On the disappearance of noctilucent clouds during the January 2005 solar proton events
http://onlinelibrary.wiley.com/doi/10.1029/2006GL028106/full
“A possible connection between the January 2005 solar proton events (SPEs) and the partial disappearance of Noctilucent clouds (NLCs) in the southern polar mesopause region is studied. Space-borne measurements of the NLC occurrence rate made with SCIAMACHY on Envisat as well as temperature measurements with MLS on Aura are employed. Immediately after the onset of the enhanced solar particle precipitation on January 16, 2005, we observe a severe decrease in the NLC occurrence rate. Between 70°S–80°S the NLC occurrence rate drops from about 80% to less than 20% within the period of enhanced solar proton fluxes. Throughout this period an anti-correlation between NLC occurrence rate and temperatures at NLC altitude is found, and the disappearance of NLCs is apparently caused by increasing temperatures. Potential mechanisms leading to the warming are discussed.”
A better understanding of the potential impact of solar proton events as well as energetic electron events is required, particularly since SPEs occur more frequently during solar maximum, and a solar cycle variation in NLC occurrence frequencies or NLC albedos may be introduced.
Seems to me that the increased recent noctilucent clouds have been due to longer and quieter solar periods.
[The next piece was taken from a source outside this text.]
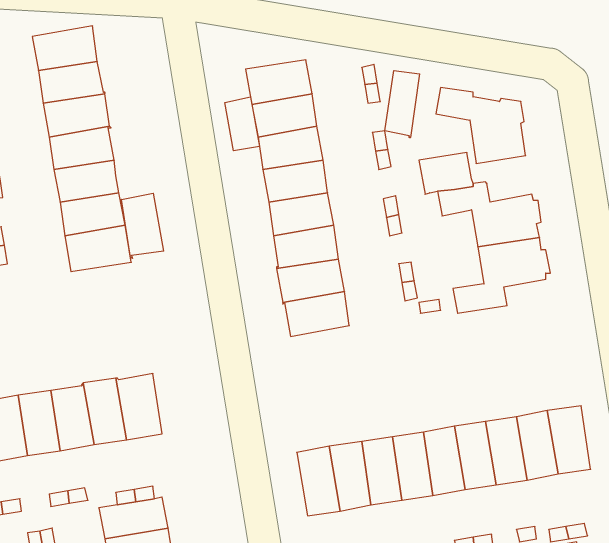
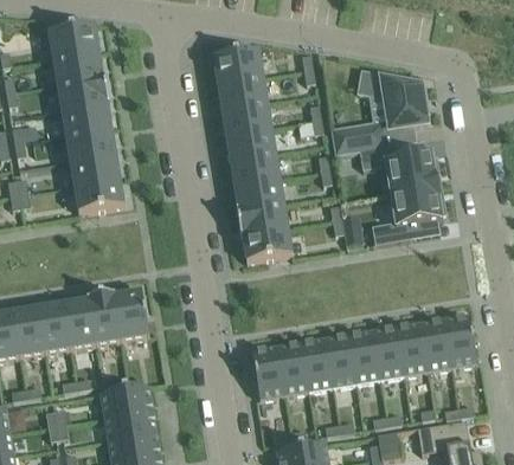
building: [385,71,420,138] -> none
building: [225,97,259,151] -> none
building: [121,193,164,258] -> none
There have been historical reports in the past of amazing noctilucent cloud events frequently shown around the Little Ice Age and early 20th century. Maybe what’s been observed should also occur in the northern polar mesopause region too, with noticeable increased noctilucent clouds.

catweazle666
August 25, 2015 4:08 pm

One of my toenails went all funny and the doctor gave some anti-fungal nail varnish.
I reckon that was global warming too, should I report it to Gavin Schmitt?

Neil Jordan
August 25, 2015 5:58 pm

“Strange blue light glowing at the edge of space first appeared over polar regions in 1885. . .” As I recall from an earlier WUWT post, there were no scientists or polar observers in polar regions before 1885. This NLC article is an example of argument from ignorance
Sent from my iPhone
>

Andrew Duffin
August 26, 2015 2:38 am

“Strange blue lights glowing on the edge of space first appeared over polar regions in 1885”
Um, I think that should be “…were first noticed in 1885…”.
Rather like the “hole” in the Ozone layer, they were there all the time but nobody looked, or had the instruments to see.

Matt G
August 26, 2015 3:32 pm

Before 1885 these lights were seen in Northern Europe on occasions and a polar visit wasn’t always necessary. The Vikings and our Scandinavian ancestors used to watch the northern lights and they were seen in Northern Canada and Northern areas of Russia and Asia too. Not that nobody looked, you didn’t need to visit the polar regions to see it during past history.